Reason #2: Collaboration helps create an online community. Collaboration offers a number of benefits:
* An online community can help each other share solutions, workarounds, and troubleshooting techniques. Technical writer and author Anne Gentle writes in her book Conversation and Community : “…a community of practice can form now that online tools speed up the process of teaching specific techniques and learning them from others.” Workers can spend about a third of their time looking for information. An online community is one of the ways that users can find information quickly.
* An online community builds goodwill among your users. If your company has seriously invested a lot of time and money in an online community with facilitators that respond helpfully and quickly, the company slowly builds positive goodwill among its users. Over time, your company may be recognized as an innovative provider of support―potentially a differentiator when compared to your competitors.
* An online community can improve your content. We all have blind spots. Maybe your online help doesn’t contain the key content that users need. Perhaps they’re looking for specifics on a difficult task. With an active and engaged community, it won’t be long before someone starts pointing out the missing pieces in your content.
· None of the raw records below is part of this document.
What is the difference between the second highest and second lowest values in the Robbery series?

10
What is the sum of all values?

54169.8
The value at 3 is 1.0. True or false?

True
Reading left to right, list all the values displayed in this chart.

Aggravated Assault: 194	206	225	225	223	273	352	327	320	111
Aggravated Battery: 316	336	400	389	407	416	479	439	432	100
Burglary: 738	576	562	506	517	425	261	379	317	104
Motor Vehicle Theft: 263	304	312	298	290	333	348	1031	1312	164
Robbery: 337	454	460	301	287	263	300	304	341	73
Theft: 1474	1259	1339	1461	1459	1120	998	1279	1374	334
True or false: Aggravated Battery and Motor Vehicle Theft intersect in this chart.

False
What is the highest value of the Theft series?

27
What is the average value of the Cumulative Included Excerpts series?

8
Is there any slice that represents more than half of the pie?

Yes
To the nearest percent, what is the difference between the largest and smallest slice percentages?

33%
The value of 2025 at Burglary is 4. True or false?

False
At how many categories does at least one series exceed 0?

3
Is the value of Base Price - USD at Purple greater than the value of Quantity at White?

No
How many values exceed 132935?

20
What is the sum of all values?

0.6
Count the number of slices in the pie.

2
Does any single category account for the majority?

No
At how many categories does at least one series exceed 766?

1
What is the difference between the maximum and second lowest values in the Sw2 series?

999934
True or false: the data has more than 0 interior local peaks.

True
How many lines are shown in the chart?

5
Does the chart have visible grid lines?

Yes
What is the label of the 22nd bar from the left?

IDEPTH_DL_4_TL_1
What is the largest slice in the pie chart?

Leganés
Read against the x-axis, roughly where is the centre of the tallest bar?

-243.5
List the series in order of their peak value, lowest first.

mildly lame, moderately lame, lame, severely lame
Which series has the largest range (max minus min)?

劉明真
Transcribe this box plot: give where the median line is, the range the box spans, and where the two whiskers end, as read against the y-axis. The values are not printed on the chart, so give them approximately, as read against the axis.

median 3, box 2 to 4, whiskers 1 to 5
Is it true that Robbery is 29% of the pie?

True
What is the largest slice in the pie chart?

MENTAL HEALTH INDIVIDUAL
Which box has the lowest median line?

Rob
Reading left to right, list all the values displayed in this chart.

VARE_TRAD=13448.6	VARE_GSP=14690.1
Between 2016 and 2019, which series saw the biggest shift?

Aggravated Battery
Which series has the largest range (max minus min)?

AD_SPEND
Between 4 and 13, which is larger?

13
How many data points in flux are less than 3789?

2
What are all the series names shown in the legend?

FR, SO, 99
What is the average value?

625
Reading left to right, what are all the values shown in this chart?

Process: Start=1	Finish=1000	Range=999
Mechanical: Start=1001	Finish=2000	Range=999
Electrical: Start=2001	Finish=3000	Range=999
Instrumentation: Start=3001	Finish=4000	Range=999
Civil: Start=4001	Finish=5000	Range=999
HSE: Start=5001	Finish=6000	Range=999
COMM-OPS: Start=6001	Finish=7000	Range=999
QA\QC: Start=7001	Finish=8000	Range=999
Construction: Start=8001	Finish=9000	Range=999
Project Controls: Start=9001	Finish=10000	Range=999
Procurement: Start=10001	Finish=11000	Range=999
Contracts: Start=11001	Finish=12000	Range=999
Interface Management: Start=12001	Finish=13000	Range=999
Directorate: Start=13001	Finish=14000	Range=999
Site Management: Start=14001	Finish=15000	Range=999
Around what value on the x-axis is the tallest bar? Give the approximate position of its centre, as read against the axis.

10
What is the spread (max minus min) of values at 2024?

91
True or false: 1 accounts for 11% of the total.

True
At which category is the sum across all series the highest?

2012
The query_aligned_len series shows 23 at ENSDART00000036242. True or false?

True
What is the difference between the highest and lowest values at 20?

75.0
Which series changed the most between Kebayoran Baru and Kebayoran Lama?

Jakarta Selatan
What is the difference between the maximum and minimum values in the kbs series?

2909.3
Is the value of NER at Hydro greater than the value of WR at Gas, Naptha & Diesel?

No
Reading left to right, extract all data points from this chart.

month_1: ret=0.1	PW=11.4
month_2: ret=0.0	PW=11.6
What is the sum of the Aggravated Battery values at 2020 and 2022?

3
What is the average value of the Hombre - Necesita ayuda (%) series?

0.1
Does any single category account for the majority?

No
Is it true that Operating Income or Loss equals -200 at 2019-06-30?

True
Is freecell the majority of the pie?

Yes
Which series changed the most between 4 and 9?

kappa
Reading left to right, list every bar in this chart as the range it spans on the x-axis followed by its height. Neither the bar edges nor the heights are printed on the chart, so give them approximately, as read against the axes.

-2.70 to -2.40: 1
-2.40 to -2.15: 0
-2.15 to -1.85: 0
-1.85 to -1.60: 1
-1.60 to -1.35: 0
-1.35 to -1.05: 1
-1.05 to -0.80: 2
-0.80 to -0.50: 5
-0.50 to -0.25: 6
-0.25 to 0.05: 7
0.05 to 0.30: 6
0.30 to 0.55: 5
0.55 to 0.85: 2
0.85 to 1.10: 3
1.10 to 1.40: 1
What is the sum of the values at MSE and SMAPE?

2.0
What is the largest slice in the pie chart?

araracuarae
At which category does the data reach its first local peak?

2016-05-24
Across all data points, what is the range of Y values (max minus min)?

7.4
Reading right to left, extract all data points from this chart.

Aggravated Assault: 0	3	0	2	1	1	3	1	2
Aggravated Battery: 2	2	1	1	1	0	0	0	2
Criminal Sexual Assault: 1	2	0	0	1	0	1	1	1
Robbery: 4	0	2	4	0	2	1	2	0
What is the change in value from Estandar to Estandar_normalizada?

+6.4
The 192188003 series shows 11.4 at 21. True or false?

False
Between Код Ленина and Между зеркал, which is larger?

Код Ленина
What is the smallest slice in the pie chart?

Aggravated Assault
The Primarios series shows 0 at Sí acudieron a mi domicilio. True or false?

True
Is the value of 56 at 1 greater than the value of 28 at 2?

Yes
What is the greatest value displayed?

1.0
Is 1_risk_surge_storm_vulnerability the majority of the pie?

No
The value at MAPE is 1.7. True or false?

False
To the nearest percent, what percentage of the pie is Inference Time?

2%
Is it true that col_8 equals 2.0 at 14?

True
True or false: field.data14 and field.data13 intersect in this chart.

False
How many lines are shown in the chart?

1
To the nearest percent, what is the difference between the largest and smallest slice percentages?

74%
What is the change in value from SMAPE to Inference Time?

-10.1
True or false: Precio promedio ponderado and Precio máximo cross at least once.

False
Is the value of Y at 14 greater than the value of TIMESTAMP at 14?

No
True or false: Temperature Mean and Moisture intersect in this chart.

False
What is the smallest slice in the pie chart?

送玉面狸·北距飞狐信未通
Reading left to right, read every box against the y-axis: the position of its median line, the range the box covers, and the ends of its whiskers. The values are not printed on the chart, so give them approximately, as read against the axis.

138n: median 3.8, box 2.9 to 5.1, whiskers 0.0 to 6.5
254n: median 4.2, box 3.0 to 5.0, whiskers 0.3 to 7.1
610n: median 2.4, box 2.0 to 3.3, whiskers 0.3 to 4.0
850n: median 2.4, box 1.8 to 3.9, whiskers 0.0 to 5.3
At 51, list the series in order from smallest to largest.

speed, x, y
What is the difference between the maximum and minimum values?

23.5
Reason #3: Learning new skills for writers. Technical writers are used to interviewing SMEs, and drafting and editing content. By posting your documentation and acting as a facilitator for user comments, you may learn about blogging software and HTML (depending on which tool you use), and online diplomacy. Anne Gentle writes: “Consider becoming a moderator only after you have been a participant for a while. Most online communities do not recognize any sense of entitlement that you may have because of your employer. Instead you must earn the community’s trust and offer real help, even if you only provide links to your online help. Teaching the community to fish (for information) feeds them longer than just answering questions without citing how you learned the information yourself.”
Of course, I should point out that enabling commenting is no guarantee of documentation nirvana. You may be subject to spammers, your company needs to devote at least one person to monitor and respond to user comments, and you’ll probably notice that a minority of your users are the most likely to comment.
Here are a few examples of online documentation that encourages online discussions and comments:
Microsoft’s Developer Network is one of the first examples of community-contributed content.
http://msdn.microsoft.com/en-us/library/ff851953.aspx#6
Atlassian allows users to post comments on its documentation wiki.
http://confluence.atlassian.com/display/DOC/Confluence+Documentation+Home
On a related note, I wrote a blog entry about how to add comments to your documentation using third-party tools, such as Disqus and Wufoo.